The Word Predictor

Somnath Maji
February 24, 2018

Part of Capstone Project of Data Science Specialization

Introduction - The Word Predictor

This project attempts to predict the next word(s). Users are welcome to visit the project website. As users type on the text box, the next predicted word(s) will be displayed in the right.

Capstone project of Data Science Specialization Stream in collaboration with Swiftkey
Purpose of this project is to build a data product based on the input text(s) from user.
Project uses data from HC Corpora

Data Processing & Analysis :

Three data sources created for Blogs, News and Twitter
The data cleaned (by removing all weird characters, profanity, URL, punctuations, numbers, whitespace, converting to lower case etc.)
Some exploratory analysis done for analysis
Created n-gram files (biGram, triGram and quadGram) by tokenizing the cleaned sample corpus file
We have taken small sample size to get acceptable performance.

Prediction Algorithm

Katz's Back-off Algorithm has been used to predict next word using a training dataset.

From an overall perspective the calculations involved in this algorithm are inexpensive, but quite accurate if training set is large
Essentially, if the n-gram has been seen more than k times in training, the conditional probability of a word given its history is proportional to the maximum likelihood estimate of that n-gram. Otherwise, the conditional probability is equal to the back-off conditional probability of the (n - 1)-gram.
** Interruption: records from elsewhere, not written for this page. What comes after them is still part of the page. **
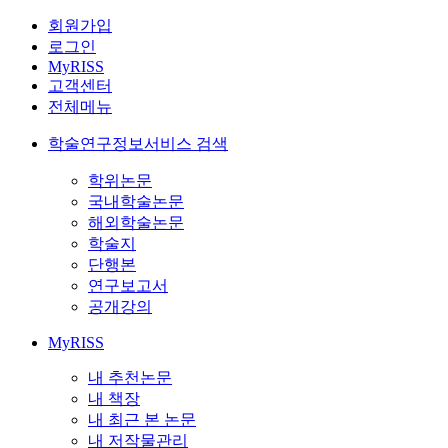
회원가입
로그인
MyRISS
고객센터
전체메뉴
학술연구정보서비스 검색
학위논문
국내학술논문
해외학술논문
학술지
단행본
연구보고서
공개강의
MyRISS
내 추천논문
내 책장
내 최근 본 논문
내 저작물관리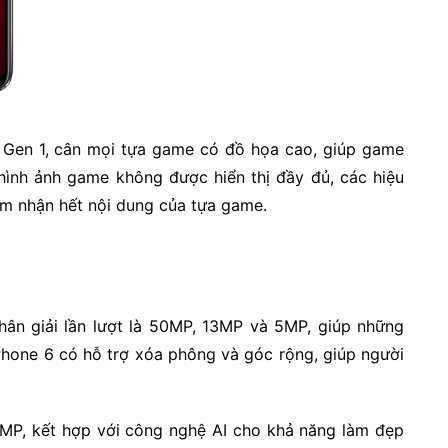
+ Gen 1, cân mọi tựa game có đồ họa cao, giúp game
, hình ảnh game không được hiển thị đầy đủ, các hiệu
ảm nhận hết nội dung của tựa game.
hân giải lần lượt là 50MP, 13MP và 5MP, giúp những
 Phone 6 có hỗ trợ xóa phông và góc rộng, giúp người
2MP, kết hợp với công nghệ AI cho khả năng làm đẹp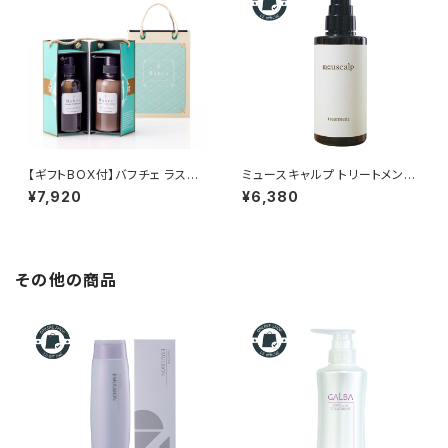
【ギフトBOX付】バフチェ ラステ
ミュースキャルプ トリートメント
シャンプー＆トリートメント ギフ
280mL(ボトル) 正規品 送料無
¥7,920
¥6,380
トセット（300ml×2）
料｜パサつき・ダメージ毛の集中
ケア
その他の商品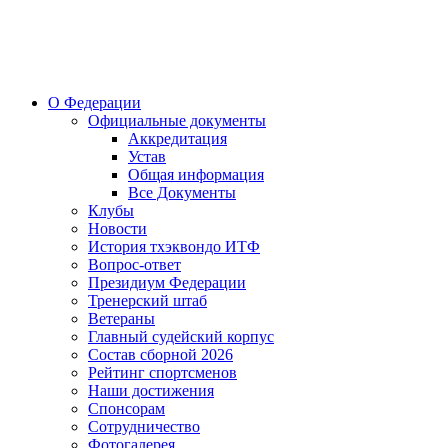
О Федерации
Официальные документы
Аккредитация
Устав
Общая информация
Все Документы
Клубы
Новости
История тхэквондо ИТФ
Вопрос-ответ
Президиум Федерации
Тренерский штаб
Ветераны
Главный судейский корпус
Состав сборной 2026
Рейтинг спортсменов
Наши достижения
Спонсорам
Сотрудничество
Фотогалерея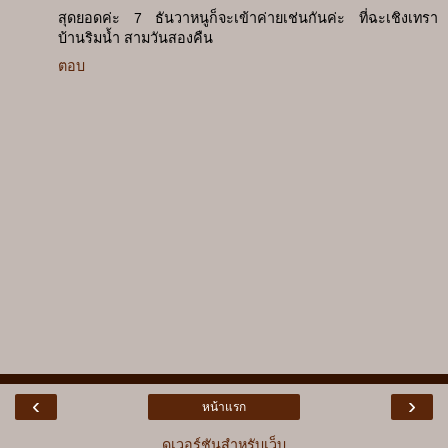
สุดยอดค่ะ 7 ธันวาหนูก็จะเข้าค่ายเช่นกันค่ะ ที่ฉะเชิงเทรา
บ้านริมน้ำ สามวันสองคืน
ตอบ
‹
›
หน้าแรก
ดูเวอร์ชันสำหรับเว็บ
In order to explain the model, wiki content can be checked: https://en.wikipedia.org/wiki/Katz%27s_back-off_model

Shiny Application

This Word Predictor Shiny application : https://myshiny-project.shinyapps.io/WordPredictor/

Application accepts following user inputs :
- Phrase or text from users
- Number of words to be predicted
- A check box to switching off displaying of entered text
Once a phrase or text is entered, predicted word is shown at the right-hand side
The 'About' tab contains user manual of the application

Conclusion & Facts

Challenges Faced during preparation of this data product.

The RAM of the laptop was unable to handle the large size of the data.
A small sampling of it was taken, which was a 0.5% representation of the actual dataset.
Thus it may not reflect the true potential of the predictive mechanism built within this application.
During deployment of this app in Shiny (which was later resolved by looking at error messages at Shiny Log )
After deployment issues (as the app screen was getting disabled within a few seconds)

Thank you for trying this data product.